Abdulsalam also counts Somali great Abidi Bile as a distant relativeby The National May 10th 2020 · 4 min read
Abdulsalam also counts Somali great Abidi Bile as a distant relative
Abdulsalam Farah hopes to follow in the footsteps of his hero and namesake Mo Farah and become a champion long distance runner.
Just like Britain's most successful track athlete, Abdulsalam Farah is of Somali heritage but grew up in Al Ain.
Abdulsalam, 19, said he became hooked on athletics after watching Mo Farah on TV.
“I used to watch athletics from a young age on television and Mo Farah was a name that drew my attention for the simple reason he had my surname and he was from Somalia,” Abdulsalam told The National.
Mo Farah's achievements include back-to-back gold medals in both the 5,000 and 10,000 metres at the London and Rio Olympics as well as seven World Championship gold medals.
“He is my role model," Abdulsalam said. "I want to follow on his path. I want to be better than him. People may think I am crazy but nobody becomes a world champion without a start. I believe I can achieve my objectives if I work towards my goals.”

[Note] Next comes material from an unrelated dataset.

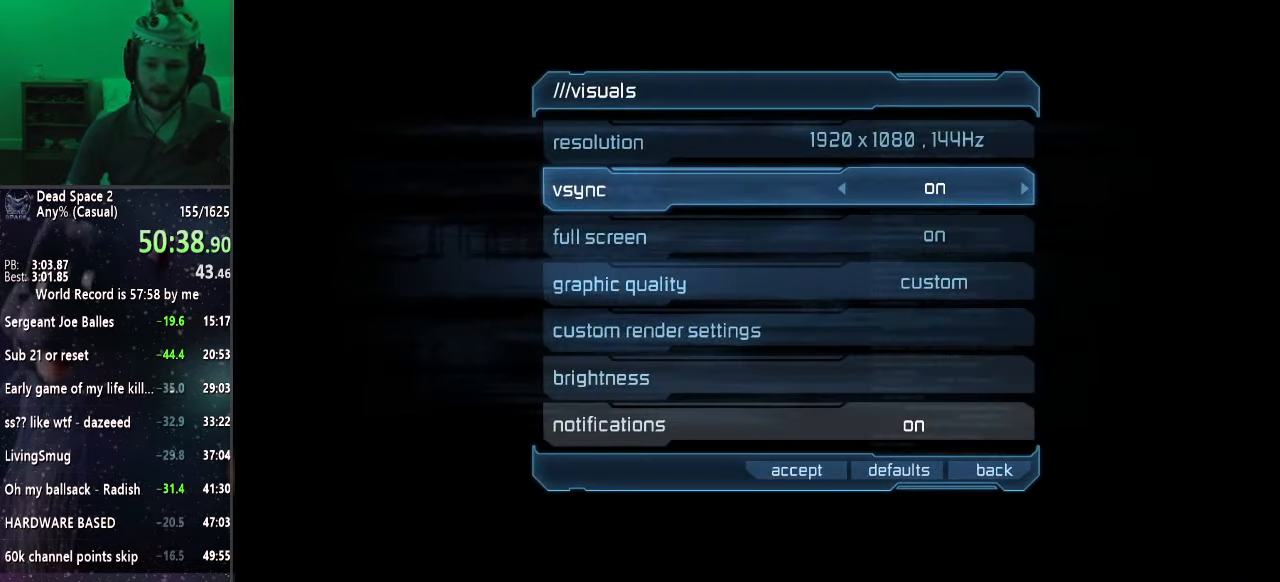
{"keys": [], "mouse": [], "events": []}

Abdulsalam holds several records in the youth division in the UAE and comes from good stock. Abdi Bile, Somalia's most decorated track and field star and winner of the 1,500m at the 1987 World Championships in Rome, is a distant relative. “I haven’t met him as I lived all my life here in the UAE but I came to know the connection through my father,” Abdulsalam said.
The youngest in a family of eight boys and one girl, Abdulsalam joined Al Ain Club athletic team in 2017 and went on to set several national records including in road races over 5km and 10km. He also won the 1,500m gold medal at the Gulf University Games in Kuwait.

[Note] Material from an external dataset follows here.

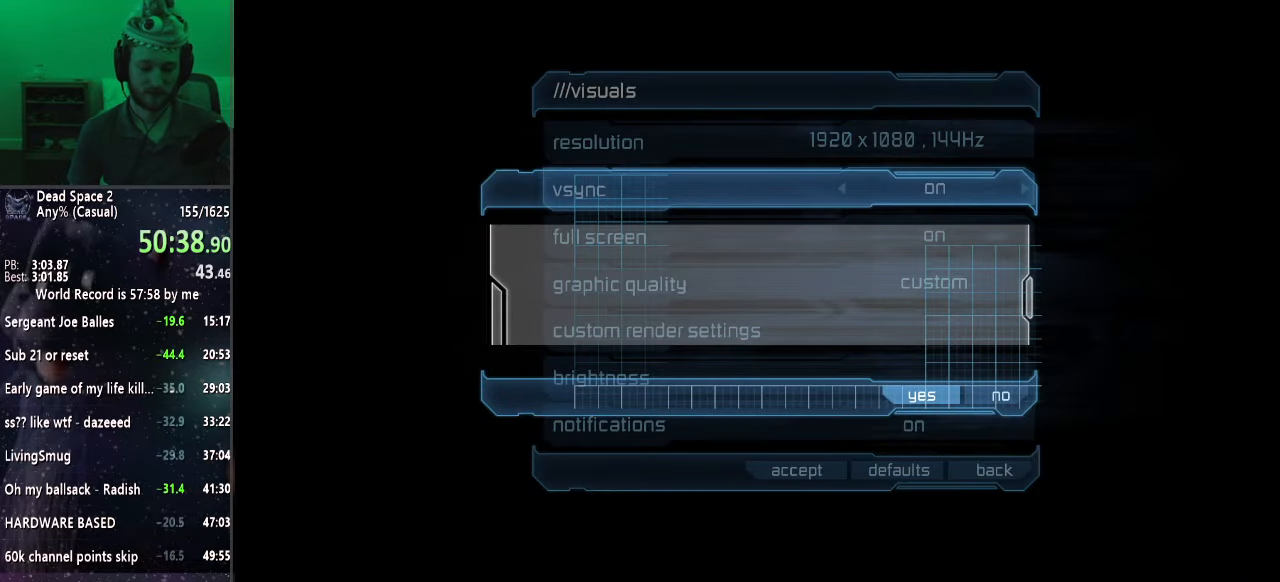
{"keys": [], "mouse": [], "events": []}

In 2018, he travelled to Kenya at his own expense to train under Jimmy Beauttah, better known to Kenyans as 'Coach Simba', at Kip Keino's High Performance Training Centre where he spent three months training at high altitude.
Last year, he twice travelled to Ethiopia to train alongside elite athletes such as Kenya's Micah Kogo, the 10,000m Olympic bronze medallist at Beijing 2008, Genzebe Dibaba, the female Ethiopian who won silver in the 1,500m at Rio four years ago, and Djibouti’s 2016 IAAF Diamond League 1,000m chaampion Ayanleh Souleiman.
Abdulsalam Farah, fourth from left, next to Genzebe Dibaba in Ethiopia in 2019. Photos supplied by Abdulsalam Farah
Abdulsalam was set to return to Kenya in June, but with travel restrictions in place due to the Covid-19 outbreak, that looks unlikely. He hopes to run at the rescheduled World University Cross Country Championship next year in Morocco after it was postponed from the original date of March 7.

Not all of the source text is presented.